Tom Jones - Long Lost Suitcases

by Dan Griffiths

Children fortunate enough to be reared in Wales are taught three things. They are taught to love rugby, the sport of gentlemen such as Gareth Edwards, JPR Williams and Ray Gravell. They are taught to hold their noses when they cross the Severn Bridge. And lastly, they are taught to love and revere Tom Jones.

Despite experiencing this very upbringing, my knowledge of Tom Jones was, until recently, quite limited. Everyone knows he’s the man who sang Delilah, the unofficial anthem of Welsh rugby and, for some reason, Stoke’s football team. It is also common knowledge that he is a former judge on The Voice, recently ousted by the eccentric and slightly terrifying Boy George. And those who are old enough will remember him as the crooning sex symbol regularly showered with women’s underwear whilst on stage. A quick Google search tells me this hurling of undies was still going on as recently as 2014. This says a lot about the undying pulling power of the 75-year-old Welshman. However, this is all I really knew about a man who is as essential a part of the fabric of Welsh identity as coal mining and the S4C.

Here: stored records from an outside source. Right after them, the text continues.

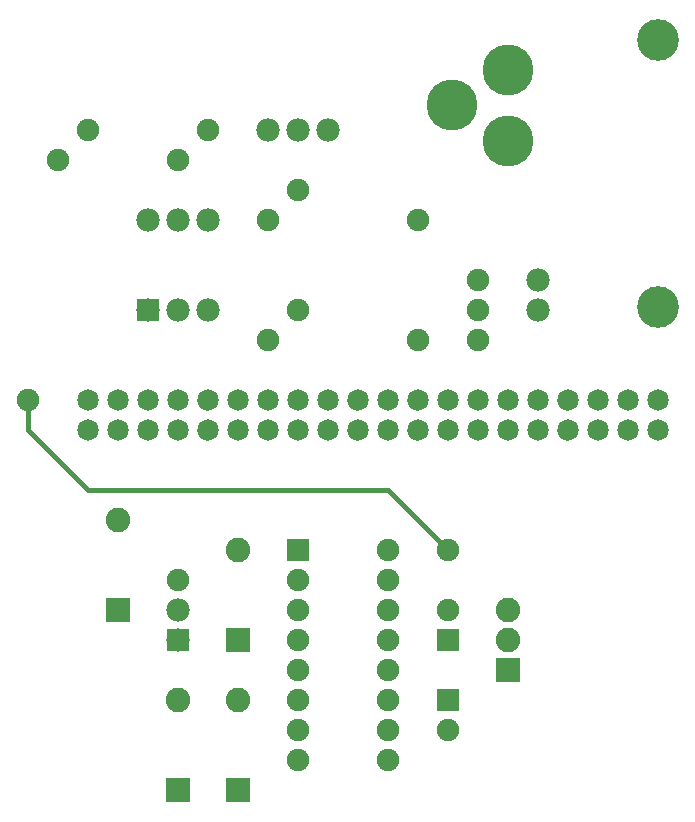
<source format=gtl>
G04 MADE WITH FRITZING*
G04 WWW.FRITZING.ORG*
G04 DOUBLE SIDED*
G04 HOLES PLATED*
G04 CONTOUR ON CENTER OF CONTOUR VECTOR*
%ASAXBY*%
%FSLAX23Y23*%
%MOIN*%
%OFA0B0*%
%SFA1.0B1.0*%
%ADD10C,0.075433*%
%ADD11C,0.170000*%
%ADD12C,0.078000*%
%ADD13C,0.075000*%
%ADD14C,0.071889*%
%ADD15C,0.071917*%
%ADD16C,0.082000*%
%ADD17C,0.138889*%
%ADD18R,0.075000X0.075000*%
%ADD19R,0.082000X0.082000*%
%ADD20R,0.078000X0.078000*%
%ADD21C,0.016000*%
%LNCOPPER1*%
G90*
G70*
G54D10*
X799Y833D03*
G54D11*
X1898Y2297D03*
X1898Y2533D03*
X1713Y2415D03*
X1898Y2297D03*
X1898Y2533D03*
X1713Y2415D03*
G54D12*
X1298Y2333D03*
X1198Y2333D03*
X1098Y2333D03*
X698Y2033D03*
X798Y2033D03*
X898Y2033D03*
G54D13*
X1698Y633D03*
X1698Y733D03*
X1698Y433D03*
X1698Y333D03*
X1798Y1633D03*
X1798Y1733D03*
X1798Y1833D03*
X1598Y1633D03*
X1598Y2033D03*
G54D14*
X498Y1333D03*
X598Y1333D03*
X698Y1333D03*
X798Y1333D03*
G54D15*
X898Y1333D03*
G54D14*
X998Y1333D03*
X1098Y1333D03*
X1198Y1333D03*
X1298Y1333D03*
G54D15*
X1398Y1333D03*
G54D14*
X1498Y1333D03*
G54D15*
X1598Y1333D03*
G54D14*
X1698Y1333D03*
X1798Y1333D03*
X1898Y1333D03*
X1998Y1333D03*
G54D15*
X2098Y1333D03*
G54D14*
X2198Y1333D03*
X2298Y1333D03*
X2398Y1333D03*
X2398Y1433D03*
X2298Y1433D03*
X2198Y1433D03*
G54D15*
X2098Y1433D03*
G54D14*
X1998Y1433D03*
X1898Y1433D03*
X1798Y1433D03*
X1698Y1433D03*
G54D15*
X1598Y1433D03*
G54D14*
X1498Y1433D03*
G54D15*
X1398Y1433D03*
G54D14*
X1298Y1433D03*
X1198Y1433D03*
X1098Y1433D03*
X998Y1433D03*
G54D15*
X898Y1433D03*
G54D14*
X798Y1433D03*
X698Y1433D03*
X598Y1433D03*
X498Y1433D03*
G54D12*
X1998Y1733D03*
X1998Y1833D03*
G54D13*
X1198Y1733D03*
X1198Y2133D03*
X1098Y1633D03*
X1098Y2033D03*
G54D16*
X1898Y533D03*
X1898Y633D03*
X1898Y733D03*
G54D13*
X1198Y933D03*
X1498Y933D03*
X1198Y833D03*
X1498Y833D03*
X1198Y733D03*
X1498Y733D03*
X1198Y633D03*
X1498Y633D03*
X1198Y533D03*
X1498Y533D03*
X1198Y433D03*
X1498Y433D03*
X1198Y333D03*
X1498Y333D03*
X1198Y233D03*
X1498Y233D03*
G54D12*
X798Y633D03*
X798Y733D03*
G54D16*
X598Y733D03*
X598Y1031D03*
X998Y633D03*
X998Y931D03*
X798Y133D03*
X798Y431D03*
X998Y133D03*
X998Y431D03*
G54D17*
X2398Y2633D03*
X2398Y1744D03*
G54D13*
X398Y2233D03*
X798Y2233D03*
X498Y2333D03*
X898Y2333D03*
G54D12*
X698Y1733D03*
X798Y1733D03*
X898Y1733D03*
G54D10*
X1698Y933D03*
X298Y1433D03*
G54D18*
X1698Y633D03*
X1698Y433D03*
G54D19*
X1898Y533D03*
G54D18*
X1198Y933D03*
G54D20*
X798Y633D03*
G54D19*
X598Y732D03*
X998Y632D03*
X798Y132D03*
X998Y132D03*
G54D20*
X698Y1733D03*
G54D21*
X497Y1132D02*
X1498Y1133D01*
D02*
X297Y1332D02*
X497Y1132D01*
D02*
X298Y1410D02*
X297Y1332D01*
D02*
X1498Y1133D02*
X1682Y949D01*
G04 End of Copper1*
M02*
</source>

It was necessary, then, to listen back to some of his original work before listening to his new album, Long Lost Suitcase, to get an idea of how it should be listened to. As well as inspiring an urge to seductively drape my vest over the laptop, his music catalogue was noticeably eclectic in terms of style. His powerful booming voice is the same across the board, but the backing music swings from rock to soul to dance and to country at will. This versatility is also a component of Long Lost Suitcase; the album is a tad disjointed, with country music worthy of Hank Williams followed by blues-rock and Led Zeppelin-esque rock. This is not a criticism of the album; it is a very good listen, featuring great songs and illuminating the various musical influences of a man now in the twilight of a glistening career. It is more of a commentary on how the songs are not particularly connected, a list of songs rather than a collective sound.

The first three songs sum up this variety of sounds well. The album begins slowly, with Opportunity To Cry singing the blues to an acoustic guitar. The melancholy thump of a bass drum gives a Jonny Cash vibe, leading to the more country-orientated songs that follow. Honey, Honey is the epitome of this; it is finger-picking country at its finest, Sir Tom harmonising with Imelda May to an accompaniment that sounds like the banjo-playing child in Deliverance. However, before the album gets pigeonholed as country, the hillbilliness gives way to Blues Brothers rock. In Take My Love (I Want To Give It) Jones sings over the twelve-bar blues, with an electric guitar solo marking the end of the country style for now. This demonstrates the various pit stops and tangents the album takes on the way. Other highlights are I Wish You Would, a sound so familiar I had to check it wasn’t a Led Zeppelin cover, the haunting Elvis Presley Blues and Why Don’t You Love Me Like You Used To? The latter is a short, jaunty reminder of the vast country Western influence from which Sir Tom derives his own style.

Overall, this album doesn’t do anything new. It completes the trilogy of albums the Welsh singer had been working on recently, and affectionately nods back to various influences and stages of his own career. It is not however revelatory, ground-breaking new material; it has been done before in a career that’s spanned fifty years. That said, there are very good songs in the album, without a bad one of which to speak, and just as I will always watch repeats of Friends on Comedy Central, so too will I appreciate repeated musical material if it’s produced by an artist of such vast ability and charisma.